What we give out is not always a good contributor to health either, even though it has the other benefits I mentioned of reducing food insecurity. We give out 2600 milligrams of sodium per day in our food and only some 1500 mg is needed per day. We give out 88 grams of sugar and only 32 grams is recommended. We are giving out daily amounts of 300 mg in cholesterol when 200 or less is needed, and this would be worse when we have meat that we can give out; it is at this amount because we haven't been able to purchase meat to give out, even when we can get it for 20 cents a pound through the food bank, when the food bank has it. We are giving out about the right amount of protein, but people report that they feel they need more protein, more meat, so we need to do more education and habit forming so people will feel better about the adequate amount of protein, and how to prepare meals with this level of protein.

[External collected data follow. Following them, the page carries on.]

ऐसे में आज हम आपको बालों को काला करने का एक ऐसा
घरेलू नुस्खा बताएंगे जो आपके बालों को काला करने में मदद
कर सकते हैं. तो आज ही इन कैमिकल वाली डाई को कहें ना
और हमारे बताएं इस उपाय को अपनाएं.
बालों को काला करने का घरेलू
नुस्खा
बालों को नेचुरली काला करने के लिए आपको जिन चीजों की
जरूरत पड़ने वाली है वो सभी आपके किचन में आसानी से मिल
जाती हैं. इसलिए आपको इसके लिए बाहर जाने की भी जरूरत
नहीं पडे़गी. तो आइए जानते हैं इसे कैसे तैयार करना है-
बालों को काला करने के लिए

Knowing this is why here at our place we also have formed relationships and have present a nutrition counselor from the OSU Extension Center, and why we have representatives from the North Regional Wellness Center of the Tulsa Health Dept to visit with people and help recommend resources; and it is why we have a spiritual director listening to people tell their stories, and to provide the ministry of presence and encouragement of "a listening ear." And above all it is why we have worked in just the past three years to create the GardenPark and Orchard for the community, a park where abandoned houses and trash once was dumped, and now is a place for healthy education, community spirit, and connection, a place that has received state and regional awards, and this month is a finalist for a Keep Oklahoma Beautiful Environmental Excellence Award.

There is the need. There is the response. Here is the tough news; Because of the loss over the past year of financial contributors who had been giving to us on a regular monthly basis the past few years as we were expanding and growing our presence at the park and the community center, wonderful folks who have been our leaders but who have died or moved away or shifted giving to other local groups, we now face a monthly income shortfall of some $600 just to be able to pay the barebones but rising utility bills; we have enough for the mortgage and for phone and internet, but that's it. That doesn't include what is needed for food and program expenses.

So we need to get 60 people to become monthly supporters giving $10 each through our online donation buttons on this page (at, and thats an average, or 30 people giving $20 a month, or just 20 people giving just one dollar a day, or $30 a month. Actually we would rather have 60 people giving $10 or 120 people giving $5 because that increases the shared support and ownership and means if one or two people stop giving we won't be back in the same situation.

We think we are saving lives, making life a bit easier for people struggling, and are bearing witness with our neighbors to many of the inequities and injustice and oppression faced by people here in the low income lowest life expectancy area of the Tulsa area. We hope no matter where you are from you will see value in what we have done, are doing, and can do in the future, and will become a part of this movement of grassroots all volunteer 100 percent mission neighborhood renewal.